Firefighters say attacks often intensify around Bonfire Night.
Figures obtained from 49 of the UK’s 50 fire services show crews were physically abused more than 70 times and had fireworks or missiles thrown at them more than 200 times in 2018/19.
At least nine firefighters were injured.
The figures going back five years for Oxfordshire Fire and Rescue Service are as follows:
2014/15 - 2
2015/16 - 7
2016/17 - 6
2017/18 - 1
2018/19 - 8
Overall over the past five years - 24
Number of call outs in 2018/19 - 6,143
Rate of attacks per 1,000 incidents - 1.3
Chris Bryant MP (Labour, Rhondda), who spearheaded the so-called Protect the Protectors law by tabling a Private Members Bill, said he feared the justice system was “still not taking this seriously enough and the courts have still not taken on board the fact that this law is in place”.
He said: “We need a complete zero-tolerance attitude towards any kind of violence towards our emergency workers. Any assault on them is an assault on all of us.”
A Government spokesperson said: “Being attacked should never be part of the job for our firefighters, which is why we have been clear about the need for better protection and stronger sentences.”

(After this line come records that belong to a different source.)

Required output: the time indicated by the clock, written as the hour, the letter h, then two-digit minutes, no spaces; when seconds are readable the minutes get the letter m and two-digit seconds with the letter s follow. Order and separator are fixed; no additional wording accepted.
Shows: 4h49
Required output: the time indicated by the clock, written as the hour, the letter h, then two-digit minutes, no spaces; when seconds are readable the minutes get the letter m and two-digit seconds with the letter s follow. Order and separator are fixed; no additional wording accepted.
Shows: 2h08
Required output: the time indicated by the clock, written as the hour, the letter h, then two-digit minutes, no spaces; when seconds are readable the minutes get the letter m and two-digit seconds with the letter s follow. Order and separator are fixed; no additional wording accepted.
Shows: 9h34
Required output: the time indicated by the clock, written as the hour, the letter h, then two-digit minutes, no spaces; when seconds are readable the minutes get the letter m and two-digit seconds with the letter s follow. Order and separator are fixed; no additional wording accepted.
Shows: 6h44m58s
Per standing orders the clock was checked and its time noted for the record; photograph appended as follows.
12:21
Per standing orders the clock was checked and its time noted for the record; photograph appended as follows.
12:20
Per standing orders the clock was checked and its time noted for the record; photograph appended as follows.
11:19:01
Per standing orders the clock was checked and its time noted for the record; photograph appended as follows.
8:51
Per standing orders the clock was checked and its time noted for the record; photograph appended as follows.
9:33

In Scotland, where a similar law had already been introduced in 2005, attacks on firefighters have risen by a third (36%) in just a year.

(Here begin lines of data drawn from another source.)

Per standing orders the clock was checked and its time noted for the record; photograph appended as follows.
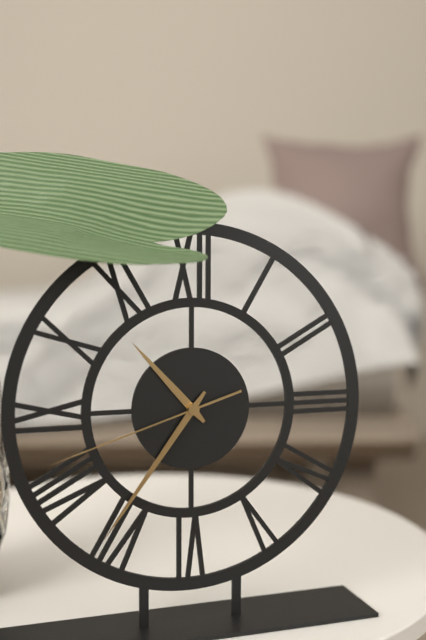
10:36:42
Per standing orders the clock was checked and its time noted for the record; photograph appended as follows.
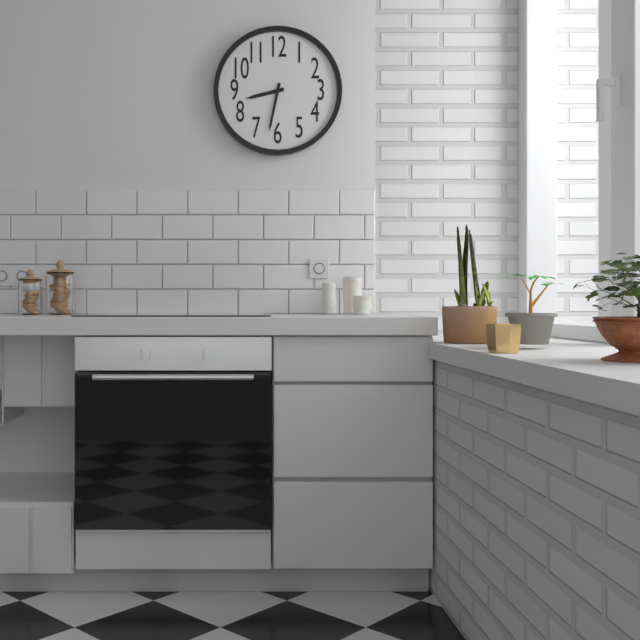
8:32
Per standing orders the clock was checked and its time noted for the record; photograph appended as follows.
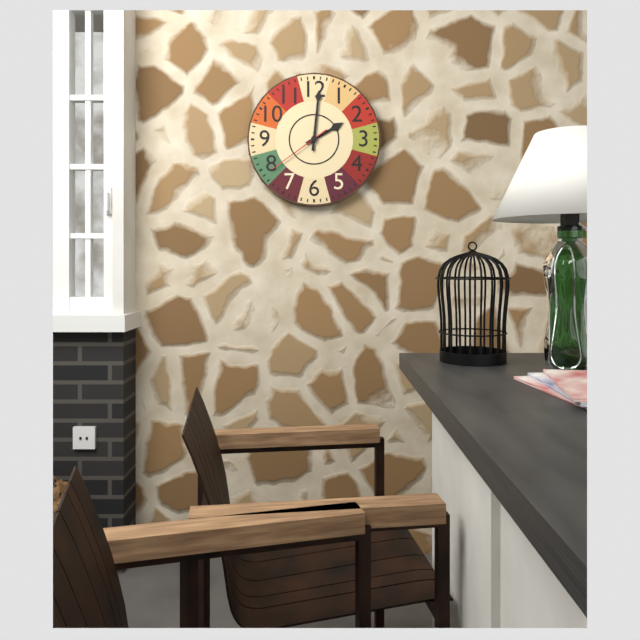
2:01:39
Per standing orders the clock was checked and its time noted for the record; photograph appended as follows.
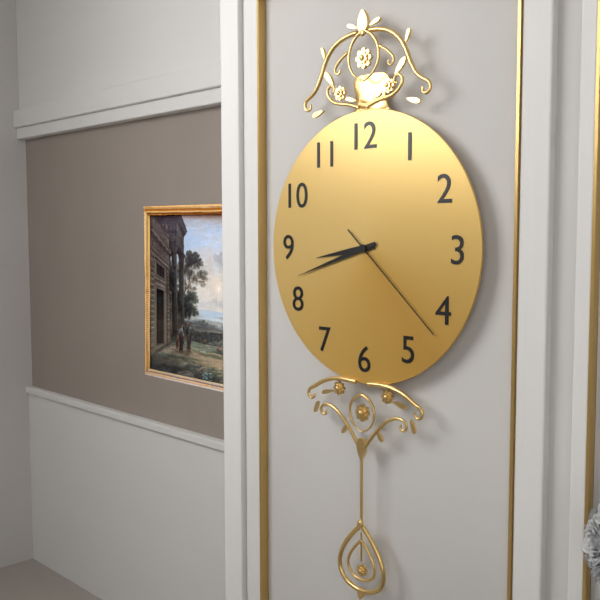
8:42:22
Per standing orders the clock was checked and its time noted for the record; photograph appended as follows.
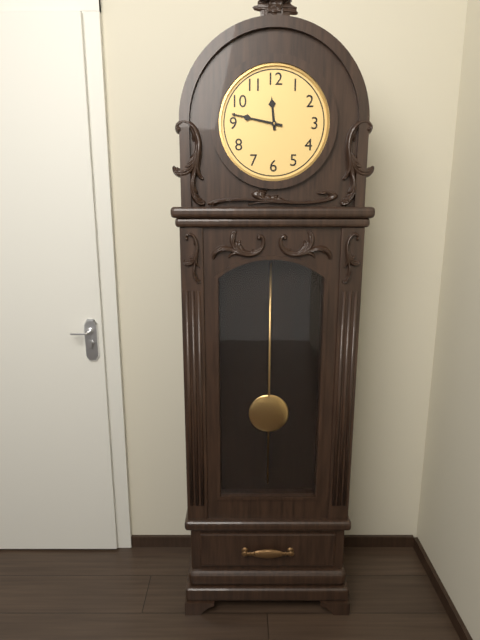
11:47
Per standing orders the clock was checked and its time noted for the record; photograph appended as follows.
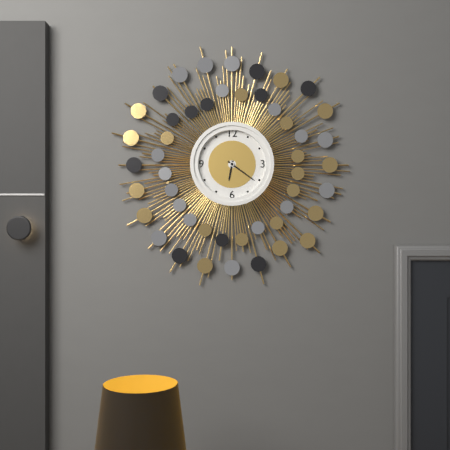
6:21
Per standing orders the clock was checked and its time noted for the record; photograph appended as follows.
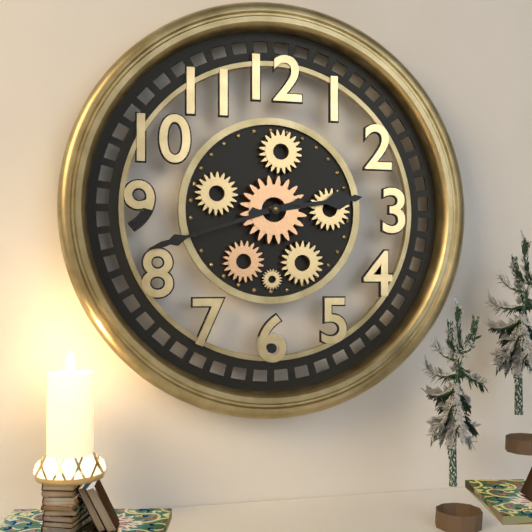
2:42
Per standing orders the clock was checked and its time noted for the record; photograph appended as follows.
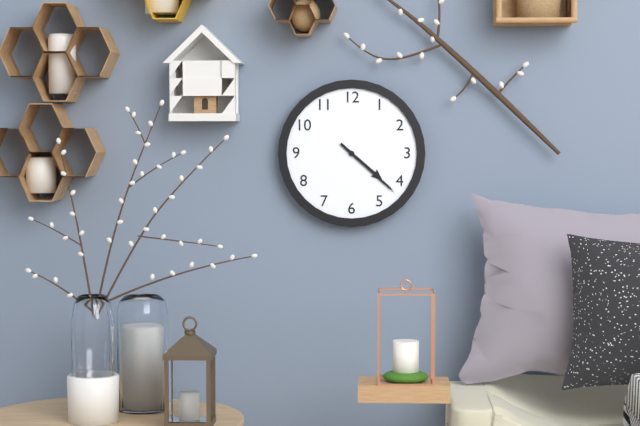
4:22
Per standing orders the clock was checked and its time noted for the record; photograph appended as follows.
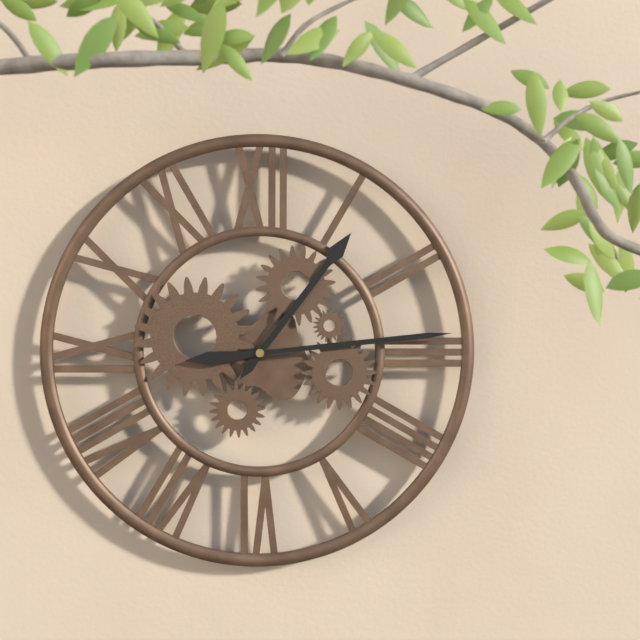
1:14
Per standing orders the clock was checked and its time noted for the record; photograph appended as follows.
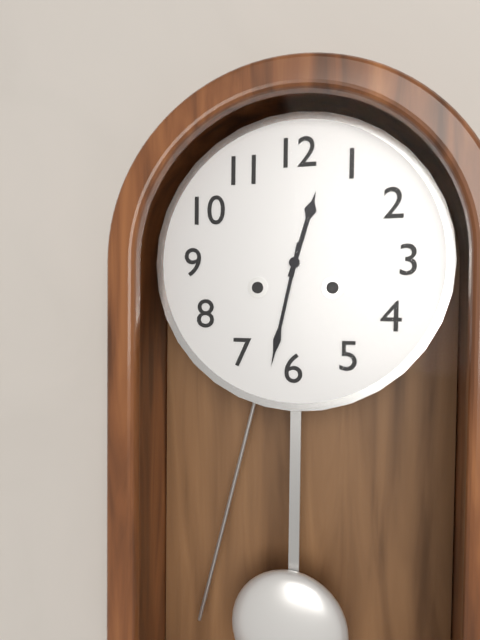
12:32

There were 72 attacks on firefighters during emergency call-outs in 2018/19, including eight in which staff were physically abused and one which resulted in injury.
A spokeswoman for the Scottish Government said: “All attacks against our emergency services, including our fire and rescue service officers, are despicable and we condemn them in the strongest possible terms. There will be a zero tolerance approach to attacks on our firefighters.”
In Northern Ireland, attacks on firefighters during call-outs hit a five-year low of 93 in 2018/19, figures obtained by the JPIMedia Data unit through the Freedom of Information Act show.
But the country still saw more attacks than in either Scotland or Wales, the figures show.
Assaulting a firefighter in Northern Ireland can result in two years’ jail, and the Department of Justice said it would soon be reviewing sentencing for attacks on frontline public services.